- The paper introduces a novel reflection learning approach that iteratively enhances small LLM reasoning by self-training through generated reflections.
- It leverages a new dataset, ReflectEvo-460k, and employs both one-stage and two-stage supervised fine tuning alongside direct preference optimization for effective error correction.
- Experimental results show significant accuracy improvements, with Llama-3 performance increasing from 52.4% to 71.2%, indicating the approach's robust impact on model introspection.
ReflectEvo presents a pioneering framework aimed at enhancing the reasoning abilities of Small LLMs (SLMs) through an innovative process termed reflection learning. This approach iteratively generates self-reflection data for self-training, creating a continuous learning loop that fosters self-improvement without the need for superior models or extensive human annotations.
ReflectEvo Pipeline and Dataset
Generation Scheme
The ReflectEvo pipeline utilizes a novel dataset, ReflectEvo-460k, containing self-generated reflection samples derived from multiple domains. The key idea is to leverage SLMs to generate their reflections via self-training on these diverse tasks and instructions.
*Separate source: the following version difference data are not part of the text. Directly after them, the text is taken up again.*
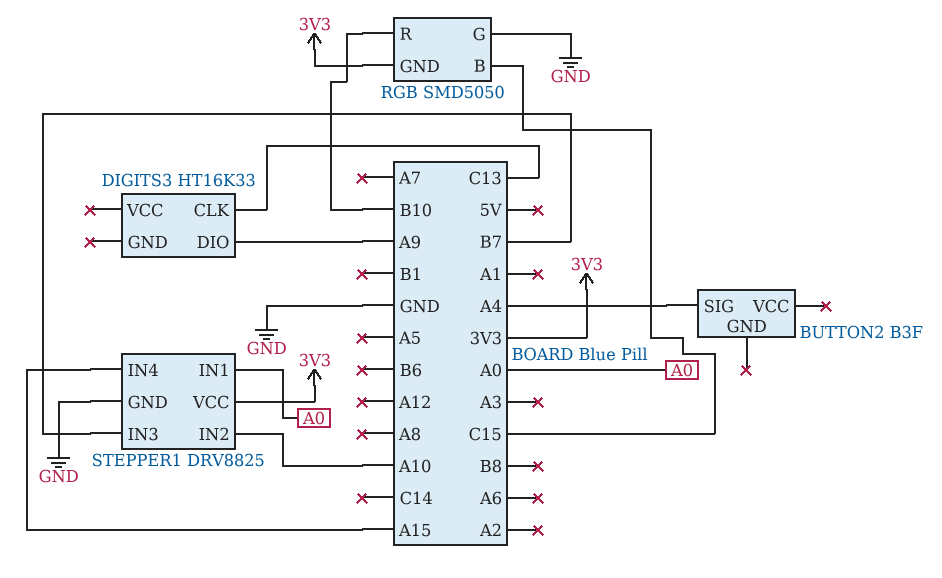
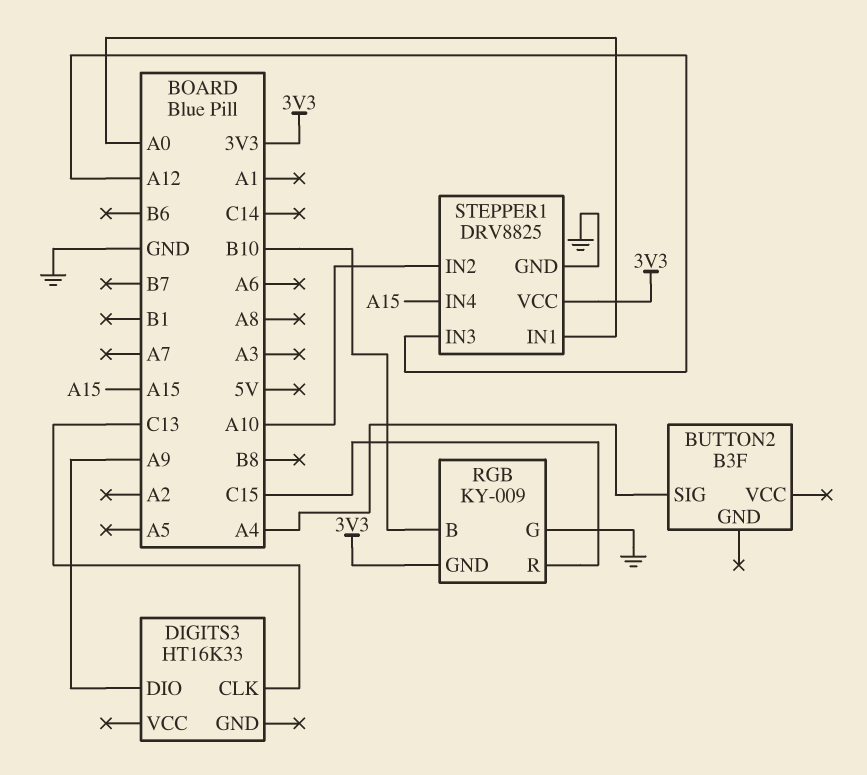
RGB: SMD5050 -> KY-009
RGB pin B: C15 -> B10
RGB pin R: B10 -> C15
STEPPER1 pin IN3: B7 -> A12

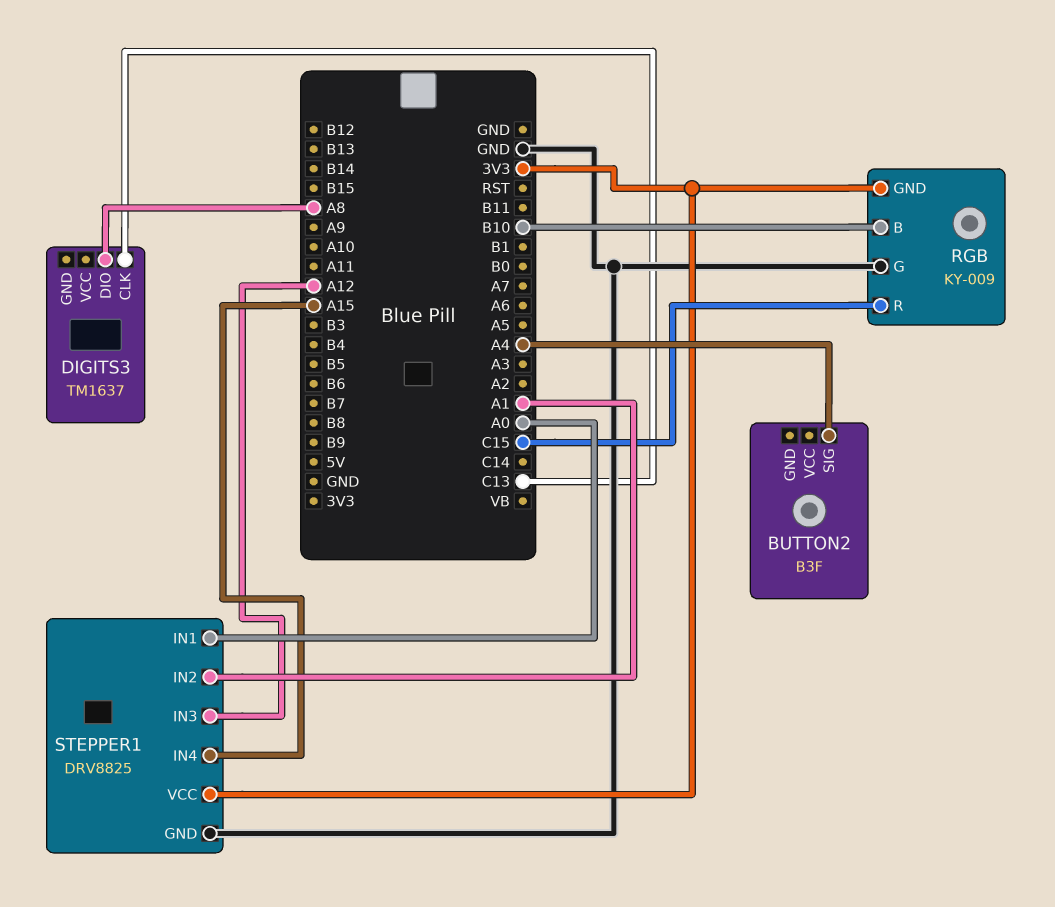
DIGITS3: HT16K33 -> TM1637
DIGITS3 pin DIO: A9 -> A8
STEPPER1 pin IN2: A10 -> A1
This process is orchestrated in three steps:
- Instruction Collection: Designing specialized instructions tailored to three core stages of reflection: verifying initial reasoning, locating errors, and outlining correction strategies.
- Data Generation: Utilizing a base LLM as both a generator (G) to produce initial answers and a reflector (R) to refine these answers through self-generated reflection.
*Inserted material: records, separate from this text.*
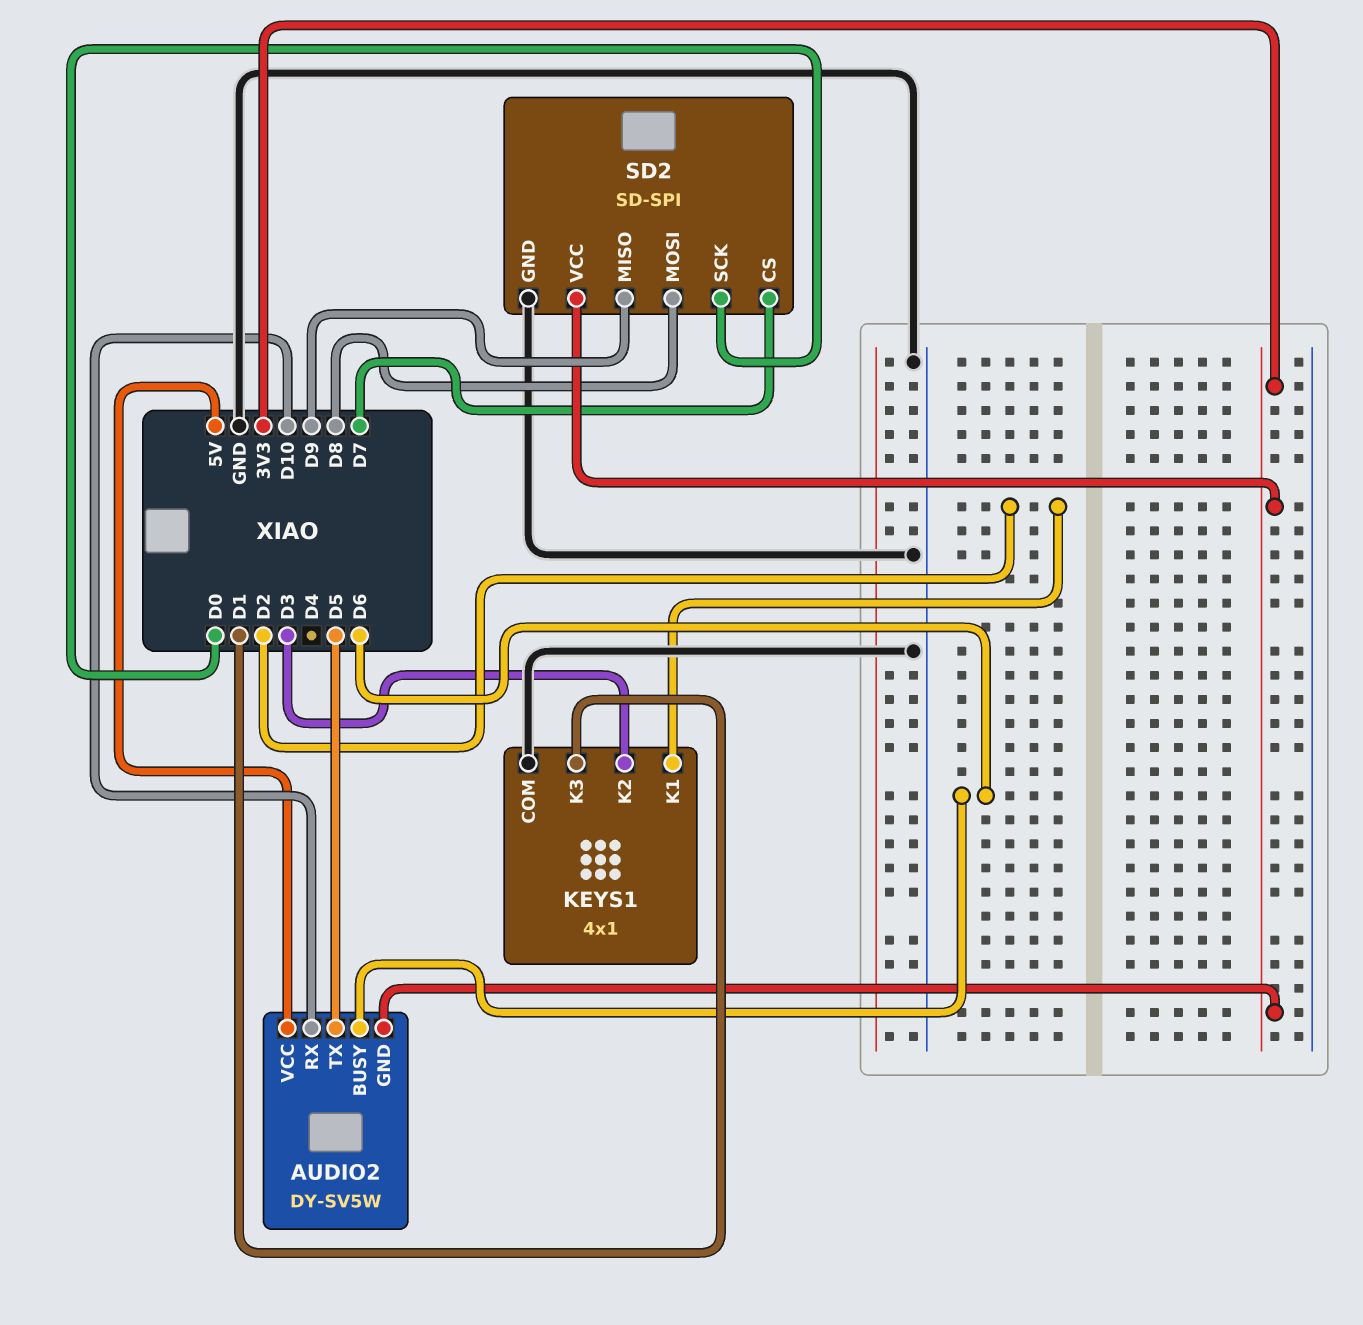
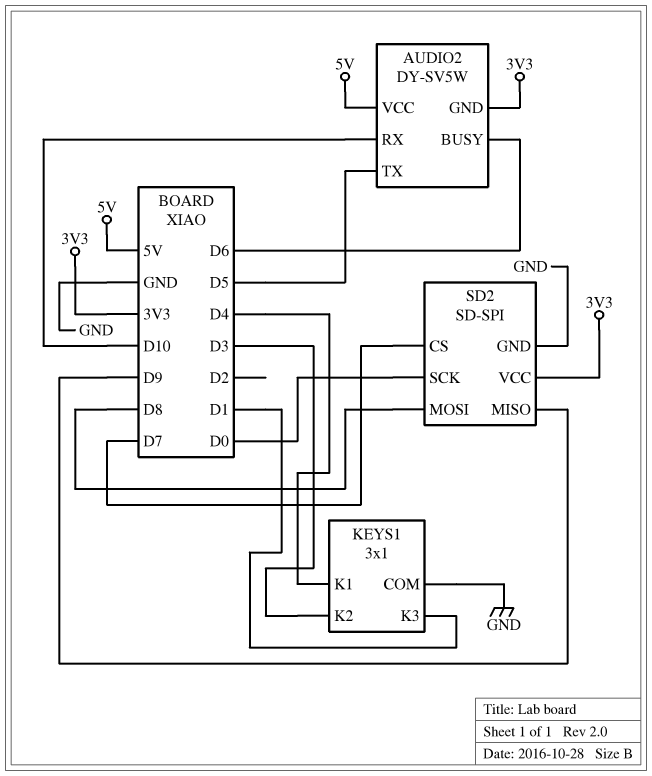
KEYS1: 4x1 -> 3x1
KEYS1 pin K1: D2 -> D4

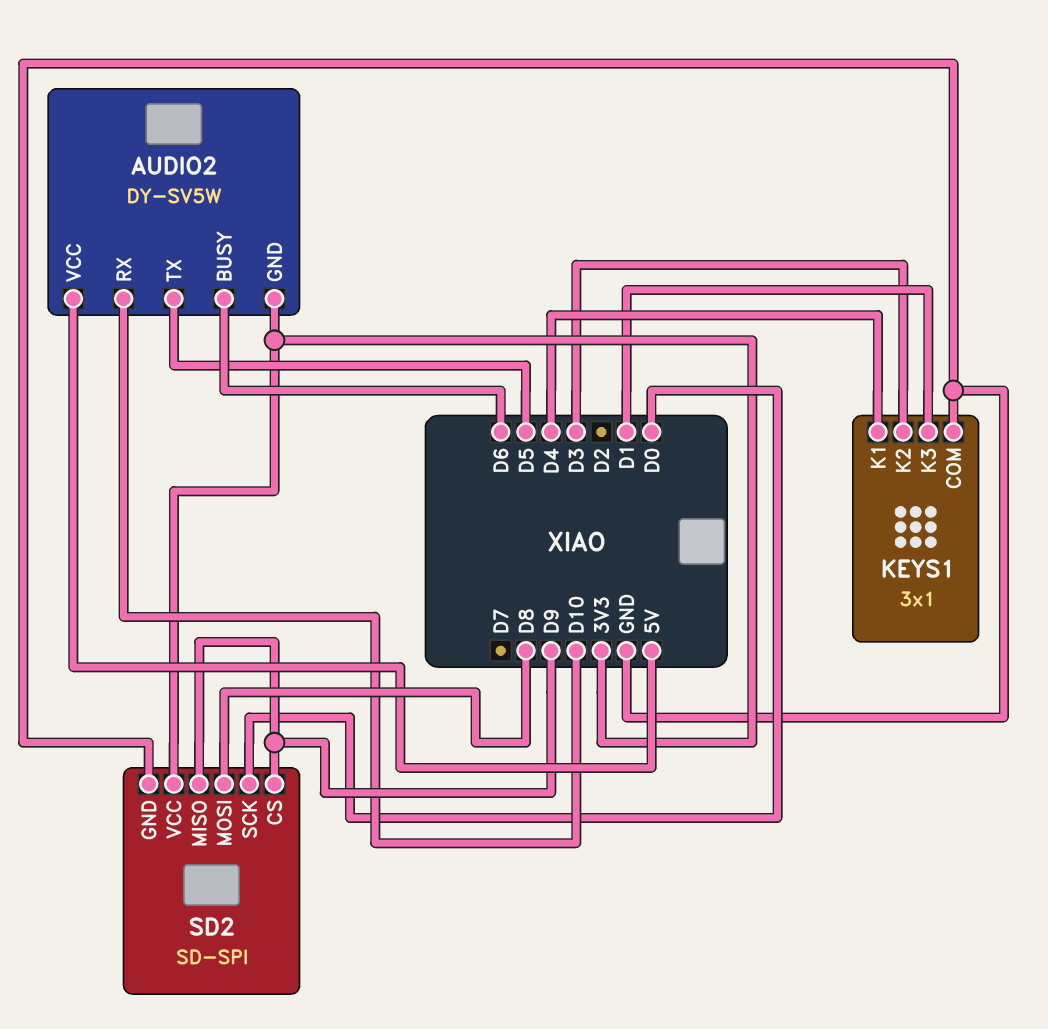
SD2 pin CS: D7 -> D9

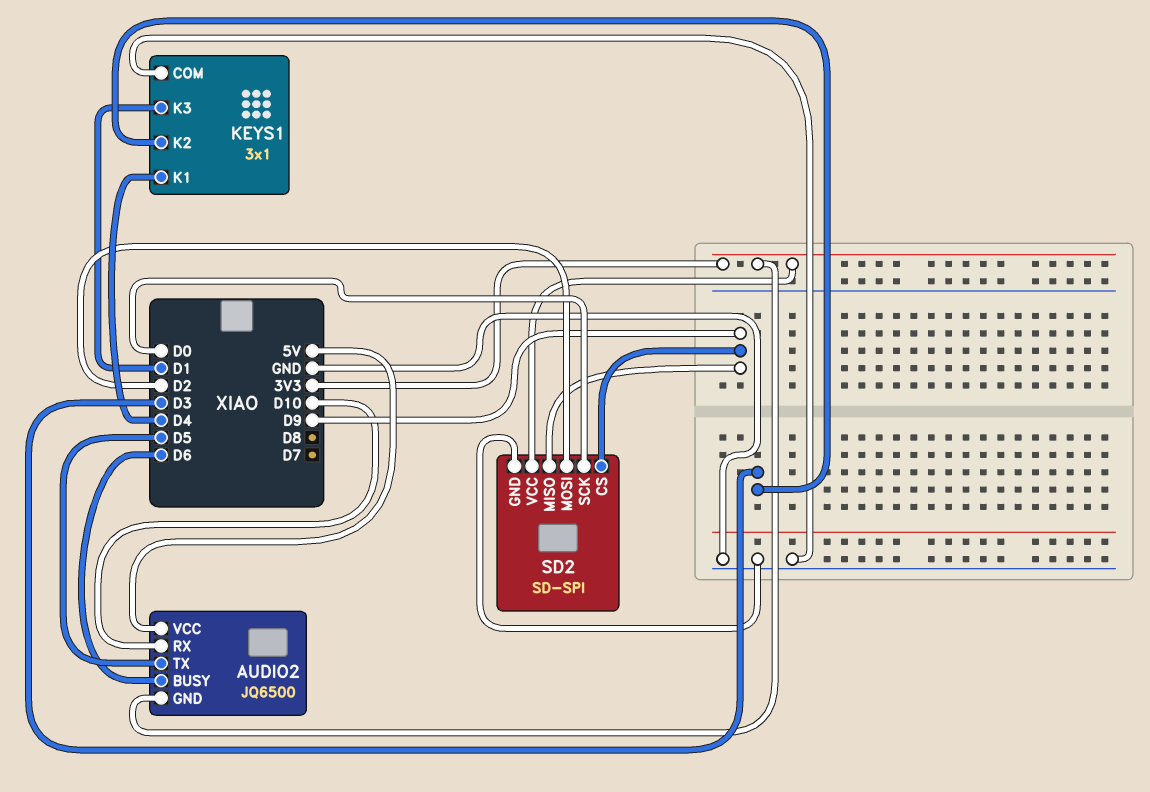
AUDIO2: DY-SV5W -> JQ6500
SD2 pin MOSI: D8 -> D2

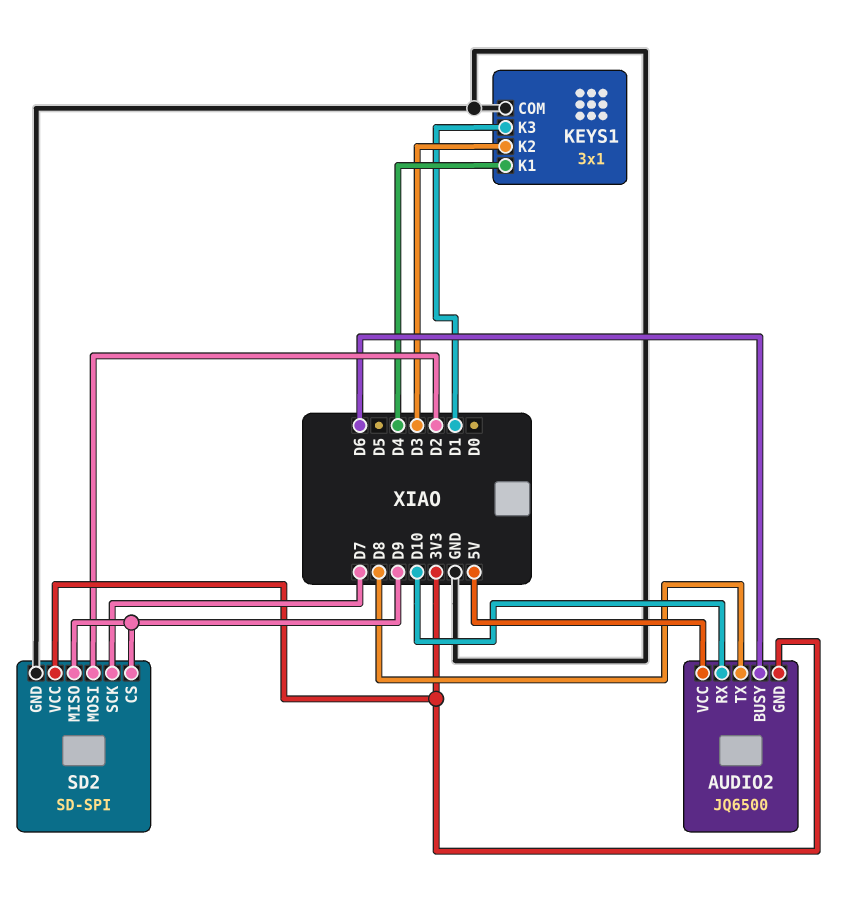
AUDIO2 pin TX: D5 -> D8
SD2 pin SCK: D0 -> D7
- Reflection Curation: Filtering and enhancing self-generated reflections by selecting those that led to correct solutions using GPT-4o for sophisticated annotation.
Figure 1: Performance training with ReflectEvo across different tasks on Llama-3-8B.
Dataset Statistics
The dataset spans 10 tasks and includes 460,000 reflection samples which encompass logical reasoning, mathematics, coding, contextual QA, and others. Extensive analysis shows that reflections meaningfully improve task performance by correcting identified errors, with significant gains observed in LLM accuracy.
Figure 2: Qualitative examples from the MATH. False to True'' and aFalse to False'' stand for successful and failed correction in the second turn respectively. The key snippets highlighted in green, red and yellow indicate correct, erroneous thought and reflection respectively.
Reflection Learning Methods
Reflection learning is achieved via two main approaches: Supervised Fine Tuning (SFT) and Direct Preference Optimization (DPO), carried out in different configurations:
- One-stage SFT where both self-reflection and correction are learned jointly.
- Two-stage SFT that separates the learning of self-reflection and self-correction.
The DPO method utilizes pairwise data to teach models to discern between high-quality and suboptimal reflections, applying preference learning for distinction.
Experimental Results
Experiments conducted with the ReflectEvo framework demonstrate marked improvements in accuracy from multiple model architectures, notably lifting the Llama-3 performance from 52.4% to 71.2% and Mistral’s from 44.4% to 71.1% on various benchmarks. ReflectEvo shows strong generalizability across tasks, outperforming three leading open-source models on the BIG-bench test suite, validating that self-reflection can rival or even surpass the efficacy of models trained with traditional distillation or human annotations.
Figure 3: Task performance (Acc@t2) versus the correlation between reflection and the second-turn thought.
Error Type Analysis
Error analysis reveals that logical and reasoning errors are predominant, with significant portions attributed to mathematical or contextual misinterpretations. The pipeline's self-generated reflections effectively pinpoint these errors, suggesting robust potential for further enhancement of LLM reasoning capabilities.
Implications and Future Work
ReflectEvo offers substantial insights into SLM enhancement via self-reflection, proving that iterative learning from self-generated data opens new avenues for improving reasoning in LLMs. Future work might explore optimizing verifiers and integrating more sophisticated feedback mechanisms, particularly in complex domains like coding, where nuanced corrections are beneficial.
Figure 4: Correlation of reflection between each pair of tasks.
Conclusion
ReflectEvo establishes a sustainable and efficient approach for advancing SLM reasoning capabilities through reflection learning. This method not only elevates performance without extensive supervision but also sets the groundwork for future exploration into more autonomous, self-improving AI systems. The broad applicability and promising results underscore its potential as a critical tool in the ongoing development of more capable and intelligent LLMs.